Ketika program pelatihan calon kepala perpustakaan sudah selesai menjelang penghujung minggu, kantor mereka kemudian melaksanakan program jalan-jalan bareng keluarga dengan dalih outing kantor karena ada tanggal merah yang kebetulan jatuh di hari Jumat dan tiga hari itu dijadikan hadiah oleh atasan mereka untuk mengunjungi Yogyakarta, yang mana hampir tidak pernah terjadi sebelumnya.
Yasinta tentu saja merasa amat senang. Acara jalan-jalan dan menginap seperti ini adalah hiburan yang selalu dia nanti-nantikan. Alasannya? Tentu saja karena sepanjang hari hingga malam dan kembali lagi ke pagi, dia tidak bakal sendirian. Ada teman-teman yang akan berada di sekelilingnya dan karena dirinya dan Okta sama-sama tidak punya pasangan, maka keduanya selalu menjadi teman sekamar yang amat akrab. Meski begitu, dia sadar kalau saat ini kondisinya sudah berbeda. Dia sudah menikah dan Hakim belum tentu akan memberi izin.
Ngomong-ngomong soal izin, Yasinta merasa amat yakin hal itu bukanlah menjadi suatu masalah. Dia bisa bebas pergi dan menjadi teman sekamar Okta karena tahu kalau Hakim sudah pasti memilih bekerja atau malah CLBK dengan Sarina. Yasinta, kan, merasa amat jenuh selama beberapa hari terakhir walau semua panitia juga kecipratan uang akomodasi pelatihan.
“Tenang aja, Mbak. Kita bestie forever. Gue tinggal bujuk si Hakim, pasti dia rela ngelepas gue. Ntar di sana gue mau ke pasar, mau jajan. Asyiklah. Lo belanja aja di sana, gue cuma mau makan.” Yasinta meyakinkan Okta saat mereka berdua mendapatkan kabar tersebut. Demi menghemat waktu, perjalanan akan menggunakan pesawat ekonomi pergi dan pulang.

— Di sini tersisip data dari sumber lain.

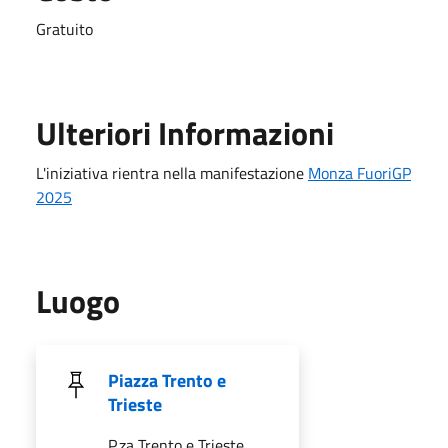
Gratuito
Ulteriori Informazioni
L'iniziativa rientra nella manifestazione
Monza FuoriGP
2025
Luogo
Piazza Trento e
Trieste
P.za Trento e Trieste,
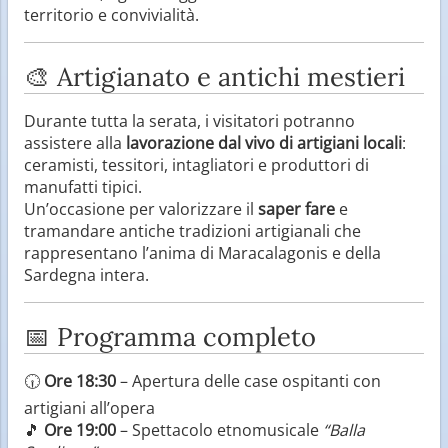
territorio e convivialità.
🎨 Artigianato e antichi mestieri
Durante tutta la serata, i visitatori potranno
assistere alla
lavorazione dal vivo di artigiani locali
:
ceramisti, tessitori, intagliatori e produttori di
manufatti tipici.
Un’occasione per valorizzare il
saper fare
e
tramandare antiche tradizioni artigianali che
rappresentano l’anima di Maracalagonis e della
Sardegna intera.
📅 Programma completo
🕡
Ore 18:30
– Apertura delle case ospitanti con
artigiani all’opera
🎵
Ore 19:00
– Spettacolo etnomusicale
“Balla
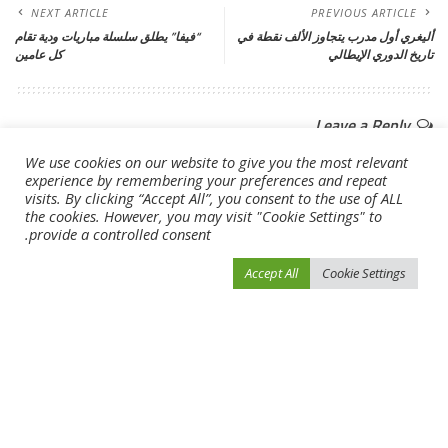
NEXT ARTICLE
PREVIOUS ARTICLE
أليغري أول مدرب يتجاوز الألف نقطة في
“فيفا” يطلق سلسلة مباريات ودية تقام
تاريخ الدوري الإيطالي
كل عامين
Leave a Reply
لن يتم نشر عنوان بريدك الإلكتروني.
الحقول الإلزامية مشار إليها بـ
*
We use cookies on our website to give you the most relevant
experience by remembering your preferences and repeat
visits. By clicking “Accept All”, you consent to the use of ALL
the cookies. However, you may visit "Cookie Settings" to
provide a controlled consent.
Accept All
Cookie Settings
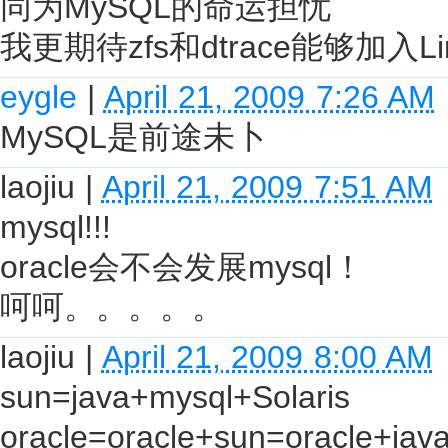
同为MySQL的命运担忧
我更期待zfs和dtrace能够加入Li
eygle
|
April 21, 2009 7:26 AM
MySQL是前途未卜
laojiu
|
April 21, 2009 7:51 AM
mysql!!!
oracle会不会发展mysql！
呵呵。。。。。
laojiu
|
April 21, 2009 8:00 AM
sun=java+mysql+Solaris
oracle=oracle+sun=oracle+jav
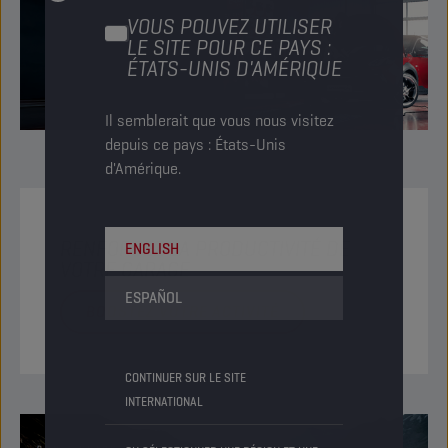
VOUS POUVEZ UTILISER
LE SITE POUR CE PAYS :
ÉTATS-UNIS D'AMÉRIQUE
Il semblerait que vous nous visitez
depuis ce pays : États-Unis
d'Amérique.
RENFORCEZ LA PRODUCTIVITÉ DE
ENGLISH
VOTRE GARAGE
ESPAÑOL
BOOSTEZ VOTRE ACTIVITÉ
CONTINUER SUR LE SITE
INTERNATIONAL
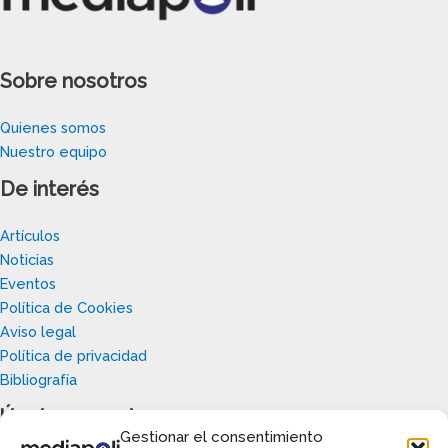
Sobre nosotros
Quienes somos
Nuestro equipo
De interés
Artículos
Noticias
Eventos
Política de Cookies
Aviso legal
Política de privacidad
Bibliografía
Únete a nosotros
Gestionar el consentimiento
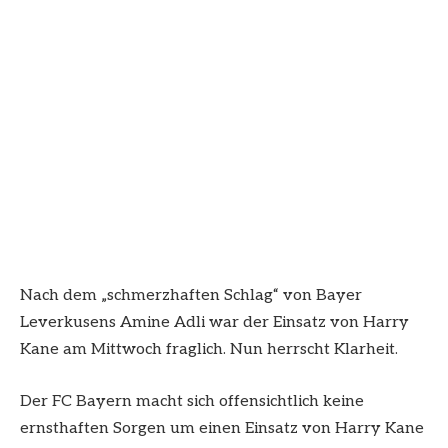
Nach dem „schmerzhaften Schlag“ von Bayer
Leverkusens Amine Adli war der Einsatz von Harry
Kane am Mittwoch fraglich. Nun herrscht Klarheit.
Der FC Bayern macht sich offensichtlich keine
ernsthaften Sorgen um einen Einsatz von Harry Kane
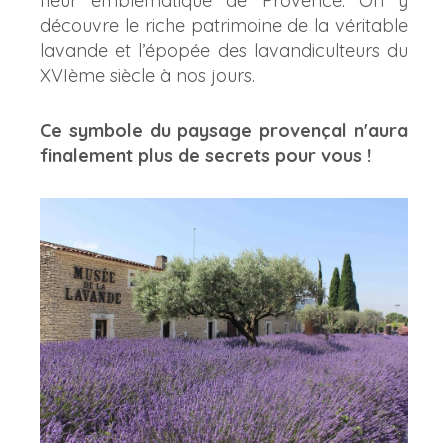
fleur emblématique de Provence. On y
découvre le riche patrimoine de la véritable
lavande et l’épopée des lavandiculteurs du
XVIème siècle à nos jours.
Ce symbole du paysage provençal n'aura
finalement plus de secrets pour vous !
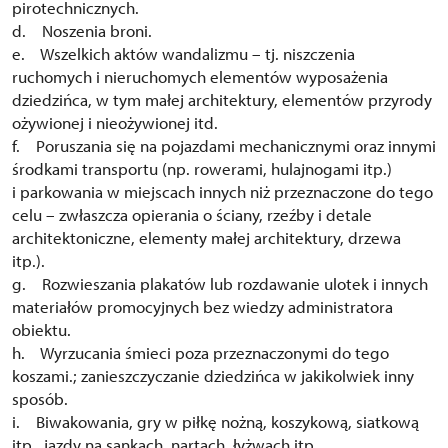
pirotechnicznych.
d. Noszenia broni.
e. Wszelkich aktów wandalizmu – tj. niszczenia
ruchomych i nieruchomych elementów wyposażenia
dziedzińca, w tym małej architektury, elementów przyrody
ożywionej i nieożywionej itd.
f. Poruszania się na pojazdami mechanicznymi oraz innymi
środkami transportu (np. rowerami, hulajnogami itp.)
i parkowania w miejscach innych niż przeznaczone do tego
celu – zwłaszcza opierania o ściany, rzeźby i detale
architektoniczne, elementy małej architektury, drzewa
itp.).
g. Rozwieszania plakatów lub rozdawanie ulotek i innych
materiałów promocyjnych bez wiedzy administratora
obiektu.
h. Wyrzucania śmieci poza przeznaczonymi do tego
koszami.; zanieszczyczanie dziedzińca w jakikolwiek inny
sposób.
i. Biwakowania, gry w piłkę nożną, koszykową, siatkową
itp., jazdy na sankach, nartach, łyżwach itp.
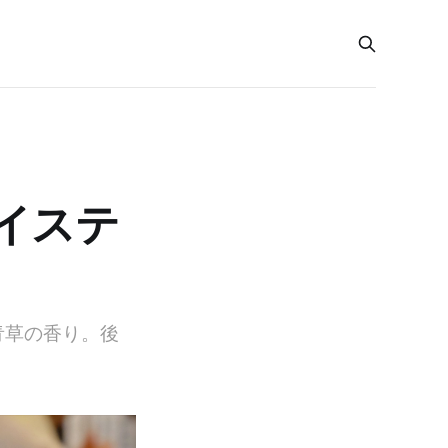
イステ
青草の香り。後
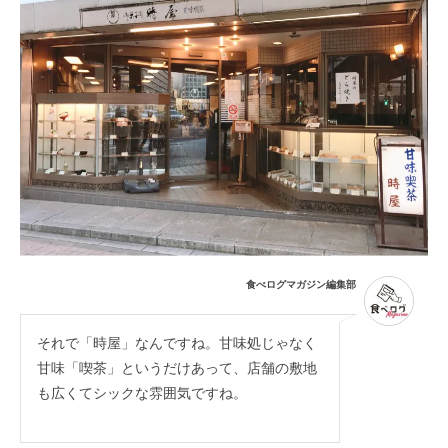
食べログマガジン編集部
それで「時屋」なんですね。甘味処じゃなく
甘味「喫茶」というだけあって、店舗の敷地
も広くてシックな雰囲気ですね。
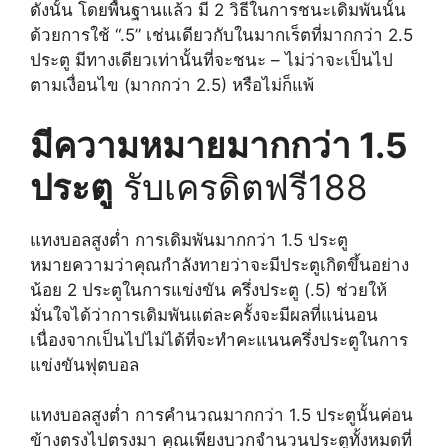
ดังนั้น โดยพื้นฐานแล้ว มี 2 วิธีในการชนะเดิมพันนั้น
ด้วยการใช้ “.5” เช่นเดียวกับในมากเร็ตที่มากกว่า 2.5
ประตู มีทางเดียวเท่านั้นที่จะชนะ – ไม่ว่าจะเป็นไป
ตามเงื่อนไข (มากกว่า 2.5) หรือไม่ก็แพ้
มีความหมายมากกว่า 1.5
ประตู
รับเครดิตฟรี188
แทงบอลสูงต่ำ การเดิมพันมากกว่า 1.5 ประตู
หมายความว่าคุณกำลังทายว่าจะมีประตูเกิดขึ้นอย่าง
น้อย 2 ประตูในการแข่งขัน ครึ่งประตู (.5) ช่วยให้
มั่นใจได้ว่าการเดิมพันแต่ละครั้งจะมีผลที่แน่นอน
เนื่องจากเป็นไปไม่ได้ที่จะทำคะแนนครึ่งประตูในการ
แข่งขันฟุตบอล
แทงบอลสูงต่ำ การคำนวณมากกว่า 1.5 ประตูนั้นค่อน
ข้างตรงไปตรงมา คุณเพียงบวกจำนวนประตูทั้งหมดที่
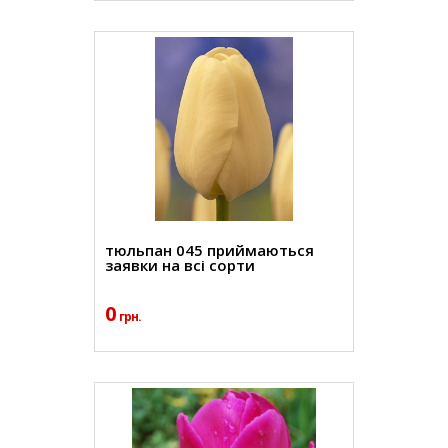
тюльпан 045 приймаються
заявки на всі сорти
0
грн.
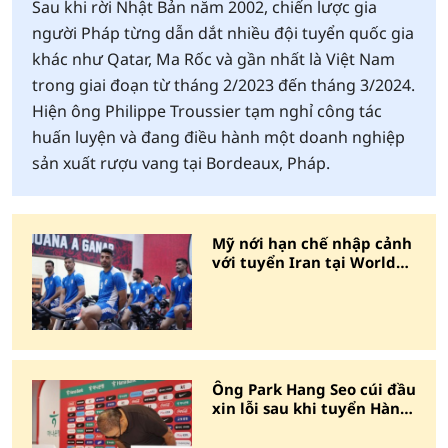
Sau khi rời Nhật Bản năm 2002, chiến lược gia
người Pháp từng dẫn dắt nhiều đội tuyển quốc gia
khác như Qatar, Ma Rốc và gần nhất là Việt Nam
trong giai đoạn từ tháng 2/2023 đến tháng 3/2024.
Hiện ông Philippe Troussier tạm nghỉ công tác
huấn luyện và đang điều hành một doanh nghiệp
sản xuất rượu vang tại Bordeaux, Pháp.
Mỹ nới hạn chế nhập cảnh
với tuyển Iran tại World
Cup
Ông Park Hang Seo cúi đầu
xin lỗi sau khi tuyển Hàn
Quốc bị loại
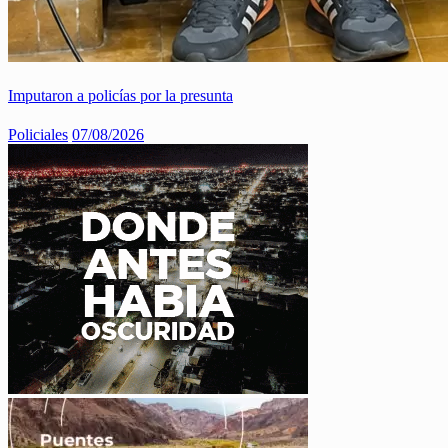
Imputaron a policías por la presunta
Policiales
07/08/2026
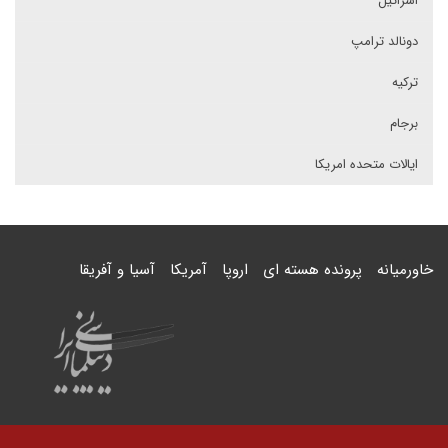
اسرائیل
دونالد ترامپ
ترکیه
برجام
ایالات متحده امریکا
خاورمیانه
پرونده هسته ای
اروپا
آمریکا
آسیا و آفریقا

“Yakin, lo jauh-jauh cuma mau makan doang?” tanya Okta dengan wajah tidak percaya. Kebanyakan orang yang datang ke Yogyakarta biasanya untuk berwisata.
“Bener, Mbak. Gue udah nontonin Youtube makan-makan, dah, nggak sabar mau wisata kuliner.”
Wisata kuliner, Okta sampai menghela napas ketika mendengarnya. Dia kira, setelah menikah, Yasinta bakal lupa dengan hobi makan dan menjadi wanita baik yang lebih suka masak makanan sehat untuk suaminya. Namun, Okta kemudian menemukan, setelah Yasinta dan Pak Didin, yang punya hobi jajan, kini Iqbal Al Hakim juga bergabung dalam tim. Tidak sekali atau dua kali dia datang ke kantor mereka membawa seplastik penuh gorengan yang membuat Yasinta selalu menyambutnya dengan senyum amat lebar.
Tapi, dugaan Yasinta tentang Hakim yang bakal setuju dengan mudah dan membiarkannya melanglang buana ke Yogyakarta hanya bersama Okta dan rekan sekantor ternyata tidak sesuai dengan harapannya. Hakim yang mendengar tentang rencana itu sepulang kerja merasa amat aneh karena melihat wajah istrinya tampak sangat bahagia.
“Memang family outing. Tapi, gue tahu lo sibuk. Jadi, gue bakal berangkat bareng Pak Didin dan …”
“Pak Didin? Bukankah suamimu bernama Iqbal Al Hakim?” Hakim bertanya kepada Yasinta dengan wajah pura-pura bingung. Tidak perlu diberitahu, hampir semuanya sudah paham siapa pria itu. Dasar Hakim suka melebih-lebihkan saja, pikir Yasinta.